Selected passage:
—————

- Origin: Busan, South Korea
- Genres: Indie rock, indie folk
- Years active: 2017–2025
- Members: Seulhan Goo; Minji Kim; Sangwon Lee; Woongyu choi;
- Past members: Juri Jung; Yanggang Lee;

= Bosudong Cooler =

South Korean indie rock band

Bosudong Cooler is an indie rock/folk rock band based in Busan, South Korea. Its members are Minji Kim (guitar, vocals), Seulhan Goo (guitar, backing vocals), Sangwon Lee (bass), and Woongyu choi (drums).

The group formed in 2017 and has released one full-length album, Sand (2021), three singles—"Kill Me" (2018), "Cotton" (2018), and "We Live in the Jurassic Park" (2020)—and one extended plays, Yeah, I Don't Want It (2019).

Sand was nominated for Best Modern Rock Album at the 2021 Korean Music Awards. The band released a collaboration EP Love Sand (2022) with their fellow band Hathaw9y.

—————

Dataset records:

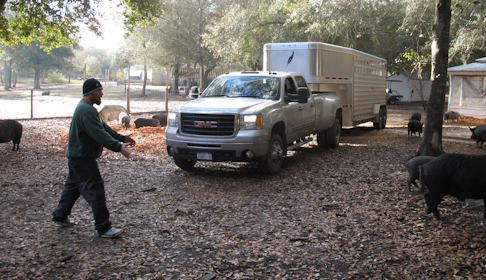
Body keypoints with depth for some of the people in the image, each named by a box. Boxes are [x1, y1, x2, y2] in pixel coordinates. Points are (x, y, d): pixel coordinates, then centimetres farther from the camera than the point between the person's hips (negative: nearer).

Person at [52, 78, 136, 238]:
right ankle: (103, 228, -6)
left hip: (78, 157, 11)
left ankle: (60, 215, 37)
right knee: (95, 190, -10)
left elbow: (103, 127, 18)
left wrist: (122, 138, 15)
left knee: (73, 186, 23)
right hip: (81, 158, -11)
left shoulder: (88, 108, 14)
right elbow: (99, 134, -31)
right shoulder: (85, 111, -23)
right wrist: (118, 147, -35)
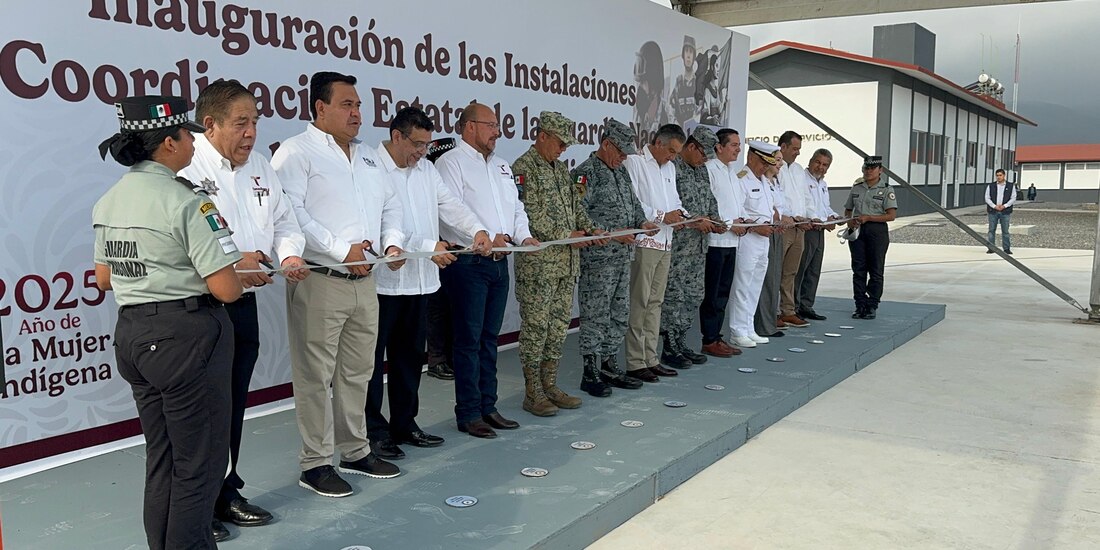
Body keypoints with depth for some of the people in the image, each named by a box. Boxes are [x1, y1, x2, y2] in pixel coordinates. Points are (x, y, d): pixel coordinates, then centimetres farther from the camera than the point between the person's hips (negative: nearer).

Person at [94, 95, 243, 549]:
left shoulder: (108, 202, 7)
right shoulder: (186, 201, -18)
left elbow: (104, 279, 17)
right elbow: (225, 289, -21)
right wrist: (244, 277, 0)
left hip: (131, 333, 9)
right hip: (185, 335, -8)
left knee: (161, 458, 20)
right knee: (199, 462, 5)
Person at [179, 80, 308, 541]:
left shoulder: (260, 167, 12)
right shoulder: (185, 169, -13)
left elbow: (284, 222, 17)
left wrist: (289, 255, -3)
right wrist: (227, 266, -29)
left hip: (244, 304, 7)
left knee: (233, 406, 17)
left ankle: (226, 493, 32)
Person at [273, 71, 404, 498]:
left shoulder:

—————

What needs to be done:
Reproduce the article on the band Bosudong Cooler above in full, word for word.

Completed exercise:
- Origin: Busan, South Korea
- Genres: Indie rock, indie folk
- Years active: 2017–2025
- Members: Seulhan Goo; Minji Kim; Sangwon Lee; Woongyu choi;
- Past members: Juri Jung; Yanggang Lee;

= Bosudong Cooler =

South Korean indie rock band

Bosudong Cooler is an indie rock/folk rock band based in Busan, South Korea. Its members are Minji Kim (guitar, vocals), Seulhan Goo (guitar, backing vocals), Sangwon Lee (bass), and Woongyu choi (drums).

The group formed in 2017 and has released one full-length album, Sand (2021), three singles—"Kill Me" (2018), "Cotton" (2018), and "We Live in the Jurassic Park" (2020)—and one extended plays, Yeah, I Don't Want It (2019).

Sand was nominated for Best Modern Rock Album at the 2021 Korean Music Awards. The band released a collaboration EP Love Sand (2022) with their fellow band Hathaw9y.